● **TEXTO DE LECTURA**:
Tags: #Novela Histórica

Historia de España contada para escépticos

 

En este libro, que abarca desde los caníbales de Atapuerca hasta el talante del presidente Zapatero, no he pretendido escribir la historia que escribiría el pueblo, ya que el pueblo es ágrafo por naturaleza, sino, más bien, una Historia de España contada para escépticos que no creen en la Historia de España. No pretendo que sea veraz, justa y desapasionada, porque ninguna historia lo es, pero por lo menos intentaré que no mienta ni tergiverse a sabiendas, que ya es un propósito sobradamente ambicioso en los tiempos que corren. Además procuraré que sea amena y documentada (pero el escéptico sabe que los documentos también se manipulan en el instante mismo en que nacen) y si el lector aprende algo de ella me daré por bien pagado.

Juan Eslava Galán

Historia de España contada para escépticos

ePUB v3.6

ikero
07.07.12

Prólogo

Aquel día se abrieron los cielos y llovió tanto que el autobús en el que regresaba de un viaje escolar a Granada tuvo que abandonar la carretera principal, cortada por las inundaciones, para aventurarse por intrincados carriles embarrados. El conductor, un viejo anarquista de gorra proletaria y cigarro liado a mano, no cesaba de murmurar: «Así se escribe la historia de España.» Me quedó la imagen de que la historia de España es un sendero tortuoso, lleno de baches y lagunas cenagosas, por el que avanzamos a tumbos en una tenebrosa noche de invierno.

● **DATOS DEL EJERCICIO**:

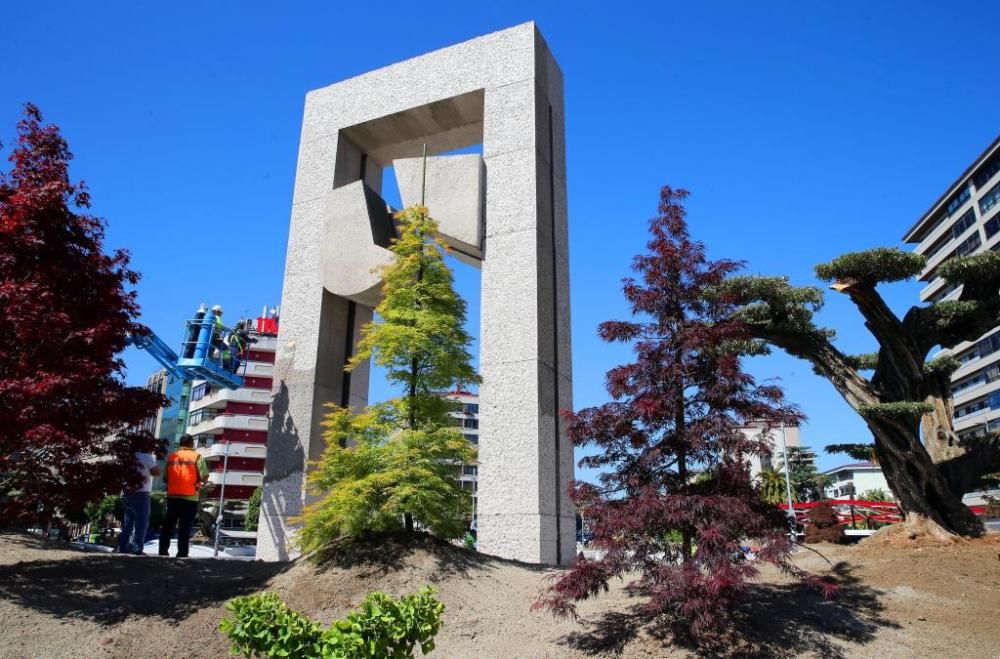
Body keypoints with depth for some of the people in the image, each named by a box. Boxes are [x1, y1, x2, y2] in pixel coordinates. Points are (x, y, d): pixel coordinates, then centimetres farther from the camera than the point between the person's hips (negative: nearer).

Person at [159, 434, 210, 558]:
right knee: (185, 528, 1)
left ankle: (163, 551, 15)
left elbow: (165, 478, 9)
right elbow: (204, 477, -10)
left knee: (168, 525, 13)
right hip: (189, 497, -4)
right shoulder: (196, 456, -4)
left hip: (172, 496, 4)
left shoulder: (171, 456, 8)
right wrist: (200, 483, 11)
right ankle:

● **QUÉ SE PIDE**:
1. Resume en menos palabras el párrafo del texto sobre la historia de España que empieza con «En este libro, que abarca», sin perder sus datos principales.
2. Según el texto sobre la historia de España, ¿por qué el autobús tuvo que dejar la carretera principal?
3. Prosigue el texto sobre la historia de España desde el punto en que se interrumpe.

● **RESPUESTAS NUMERADAS**:
1. Este libro va desde los caníbales de Atapuerca hasta el talante del presidente Zapatero. No es la historia que escribiría el pueblo, que es ágrafo, sino una Historia de España para escépticos. No pretendo que sea veraz, justa ni desapasionada, pero sí que no mienta ni tergiverse a sabiendas. Procuraré que sea amena y documentada, aunque los documentos también se manipulan, y me daré por bien pagado si el lector aprende algo.

2. Porque la carretera estaba cortada por las inundaciones.

3.
Aquella memorable noche, en uno de los altos forzosos, típicos guardias civiles de capote largo y tricornio nos tuvieron parados a un lado de la carretera cosa de hora y media porque había que dar paso a no sé qué camiones y material de obras públicas que se esperaban en sentido contrario. Dio tiempo más que sobrado para que los que íbamos sentados en los asientos delanteros recibiésemos una lección magistral del conductor.

Sostenía el ateneísta que la historia de España que nos enseñaban en los colegios la habían escrito por encargo de reyes y curas para esclavizar al pueblo.

—¿Y por qué no la escribe el pueblo? —me atreví a preguntar.

—Porque el pueblo no sabe escribir ni tiene memoria —sentenció el académico—. La única memoria es la de los que mandan, y ellos la escriben a su gusto, arrimando el ascua a su sardina y escondiendo la basura debajo de la alfombra.

Aquel hombre era un escéptico. Es decir, pertenecía al número de los escépticos, los que no creen, o afectan no creer, en determinadas cosas.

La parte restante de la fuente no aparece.